Task requirements => Pick out each line in the listing below that contains the word "Review", and copy those lines.

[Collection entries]
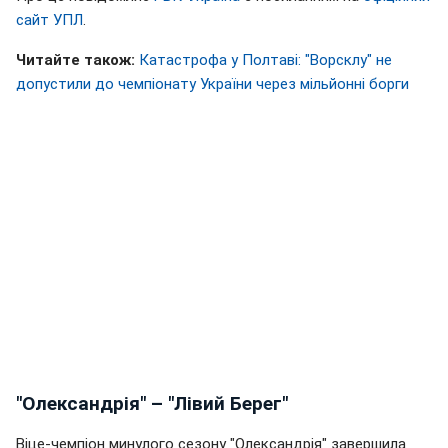
сайт УПЛ
.
Читайте також:
Катастрофа у Полтаві: "Ворсклу" не
допустили до чемпіонату України через мільйонні борги
"Олександрія" – "Лівий Берег"
Віце-чемпіон минулого сезону "Олександрія" завершила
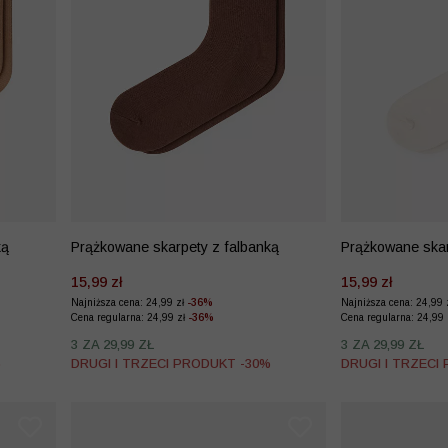
ką
Prążkowane skarpety z falbanką
Prążkowane skar
15,99 zł
15,99 zł
Najniższa cena: 24,99 zł
-36%
Najniższa cena: 24,99 
Cena regularna: 24,99 zł
-36%
Cena regularna: 24,99
3 ZA 29,99 ZŁ
3 ZA 29,99 ZŁ
%
DRUGI I TRZECI PRODUKT -30%
DRUGI I TRZECI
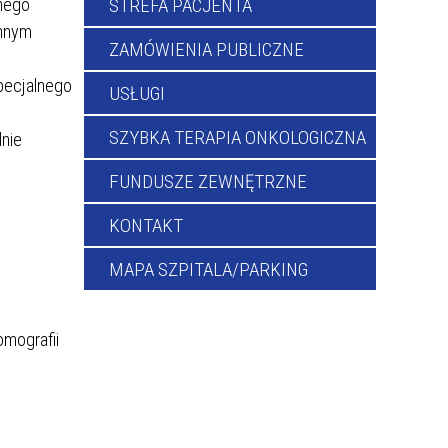
STREFA PACJENTA
lnego
innym
ZAMÓWIENIA PUBLICZNE
specjalnego
USŁUGI
SZYBKA TERAPIA ONKOLOGICZNA
dnie
FUNDUSZE ZEWNĘTRZNE
KONTAKT
MAPA SZPITALA/PARKING
mografii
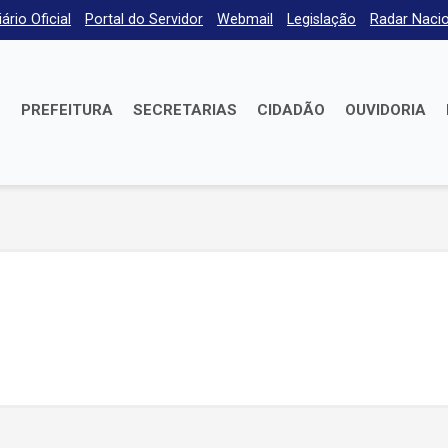
iário Oficial
Portal do Servidor
Webmail
Legislação
Radar Nacio
E
PREFEITURA
SECRETARIAS
CIDADÃO
OUVIDORIA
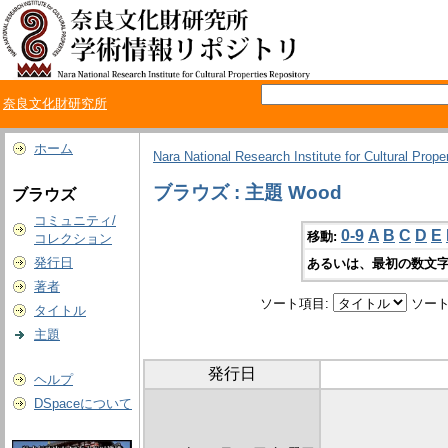
奈良文化財研究所
ホーム
Nara National Research Institute for Cultural Prope
ブラウズ : 主題 Wood
ブラウズ
コミュニティ/
0-9
A
B
C
D
E
移動:
コレクション
発行日
あるいは、最初の数文字
著者
ソート項目:
ソート
タイトル
主題
発行日
ヘルプ
DSpaceについて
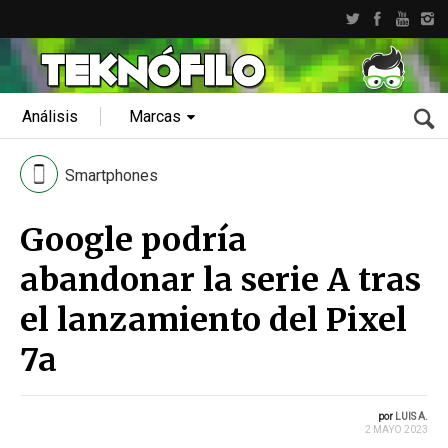
Análisis
Marcas
Smartphones
Google podría
abandonar la serie A tras
el lanzamiento del Pixel
7a
por
LUIS A.
2 MAYO 2023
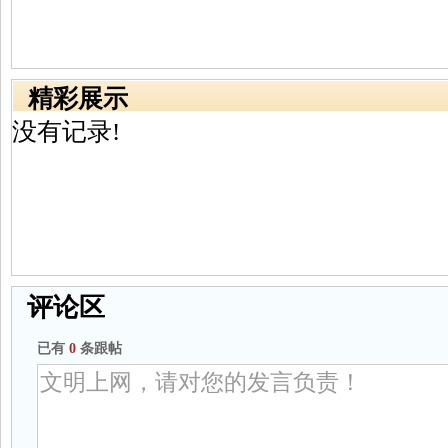
精彩展示
没有记录!
评论区
已有
0
条跟帖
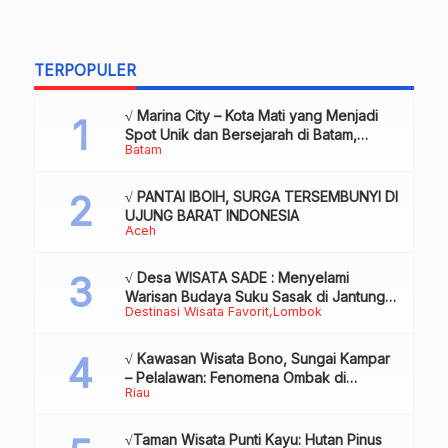
TERPOPULER
√ Marina City – Kota Mati yang Menjadi
Spot Unik dan Bersejarah di Batam,
Batam
Review & Info
√ PANTAI IBOIH, SURGA TERSEMBUNYI DI
UJUNG BARAT INDONESIA
Aceh
√ Desa WISATA SADE : Menyelami
Warisan Budaya Suku Sasak di Jantung
Destinasi Wisata Favorit
Lombok
Lombok
√ Kawasan Wisata Bono, Sungai Kampar
– Pelalawan: Fenomena Ombak di
Riau
Tengah Sungai yang Mendunia, Review
& Info
√Taman Wisata Punti Kayu: Hutan Pinus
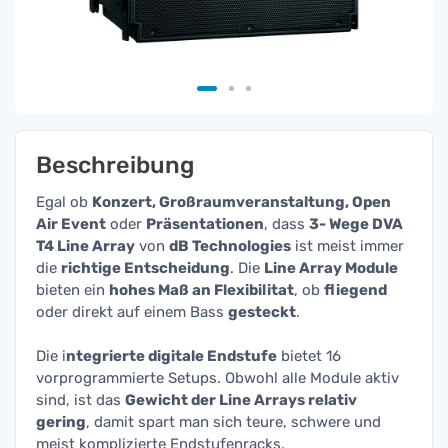
Beschreibung
Egal ob
Konzert, Großraumveranstaltung, Open
Air Event
oder
Präsentationen
, dass
3- Wege DVA
T4 Line Array
von
dB Technologies
ist meist immer
die
richtige Entscheidung
. Die
Line Array Module
bieten ein
hohes Maß an Flexibilitat
, ob
fliegend
oder direkt auf einem Bass
gesteckt
.
Die i
ntegrierte digitale Endstufe
bietet 16
vorprogrammierte Setups. Obwohl alle Module aktiv
sind, ist das
Gewicht der Line Arrays relativ
gering
, damit spart man sich teure, schwere und
meist komplizierte Endstufenracks.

Reply to the exercise =>
Review & Info
Tengah Sungai yang Mendunia, Review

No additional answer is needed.